EGIPTO, UNA MARAÑA DE CONTRADICCIONES

Por Miguel Angel Ferrari
miguelferrari@gmail.com


Desentrañar la madeja de contradicciones que pueblan la actual situación política en Egipto, excede largamente el contenido de una nota editorial. No obstante haremos el intento de exponer —aunque más no fuere— los principales ejes de este proceso en permanente mutación.

Para comenzar, nada mejor que un recorrido a vuelo de pájaro sobre la historia de los últimos sesenta años de este país africano que tiene una porción de su territorio en Asia, la extensa península de Sinaí.


"Con los Ojos del Sur", columna de opinión emitida en "Hipótesis" el sábado 27 de julio de 2013.

## TAREAS POR REALIZAR
a) Reproduce al pie de la letra el pasaje del texto sobre Egipto que comienza en las palabras "Desentrañar la madeja" y termina después de "en permanente mutación.".
b) Retoma el texto sobre la situación política de Egipto y continúalo desde donde termina.
Las líneas de datos no guardan relación con el texto sobre Egipto.

## LOS DATOS

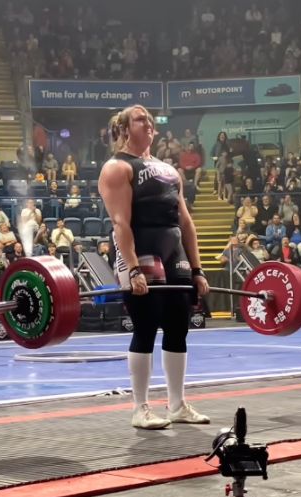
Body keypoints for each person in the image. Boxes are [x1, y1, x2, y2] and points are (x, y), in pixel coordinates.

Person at [98, 104, 210, 430]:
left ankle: (176, 405)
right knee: (146, 326)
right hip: (141, 250)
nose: (147, 123)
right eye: (139, 119)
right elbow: (121, 223)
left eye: (149, 119)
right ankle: (140, 408)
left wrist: (198, 269)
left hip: (174, 252)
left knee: (179, 325)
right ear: (123, 128)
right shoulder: (117, 168)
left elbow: (186, 222)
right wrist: (132, 269)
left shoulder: (170, 171)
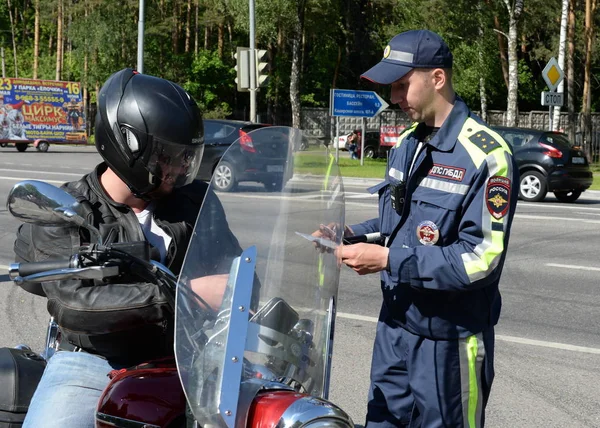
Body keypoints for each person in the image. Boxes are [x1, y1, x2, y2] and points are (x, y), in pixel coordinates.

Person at [13, 68, 241, 427]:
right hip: (95, 361)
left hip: (192, 358)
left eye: (186, 156)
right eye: (170, 156)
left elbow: (235, 272)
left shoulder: (195, 200)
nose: (182, 167)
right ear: (129, 147)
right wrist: (182, 293)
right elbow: (73, 305)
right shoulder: (65, 208)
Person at [340, 30, 519, 427]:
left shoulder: (486, 156)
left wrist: (389, 259)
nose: (395, 98)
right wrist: (348, 232)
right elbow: (395, 224)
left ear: (437, 78)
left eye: (403, 85)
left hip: (449, 342)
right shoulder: (407, 143)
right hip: (395, 328)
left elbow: (480, 258)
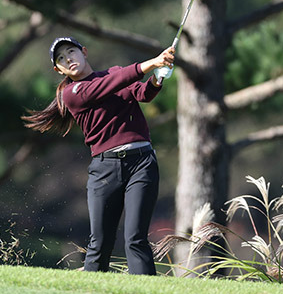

## RESPUESTAS DEL EJERCICIO
a)
Desentrañar la madeja de contradicciones que pueblan la actual situación política en Egipto, excede largamente el contenido de una nota editorial. No obstante haremos el intento de exponer —aunque más no fuere— los principales ejes de este proceso en permanente mutación.

b)
El 23 de julio de 1952 el “Movimiento de Oficiales Libres”, encabezado por el general Mohammed Naguib y el coronel Gamal Abdel Nasser derrocan al rey Faruk I. Un año después se proclamó la República, bajo la presidencia de Mohammed Naguib.

En 1955 Egipto participa en la Conferencia de Bandung (Indonesia) de donde surge el Movimiento de Países No Alineados (India, Indonesia, Sri Lanka y la Yugoslavia del Mariscal Tito).

Un año más tarde, Nasser asumió la presidencia de Egipto. Ese mismo año emprende la Reforma Agraria, con la nacionalización de las tierras; al tiempo que procede a la estatización del Canal de Suez. Situación ésta que provoca la invasión de Egipto por parte de Francia, Inglaterra e Israel. Las Naciones Unidas condenan la invasión. Poco tiempo después El Cairo retoma el control del canal.

En 1967 se produce la denominada Guerra de los Seis Días, que enfrentó al Estado de Israel con Egipto, Siria, Jordania e Irak. De resultas de esta contienda Tel Aviv tomó el control de la Península de Sinaí, la Franja de Gaza, Cisjordania, Jerusalén Este (incluyendo la Ciudad Vieja) y los Altos del Golán.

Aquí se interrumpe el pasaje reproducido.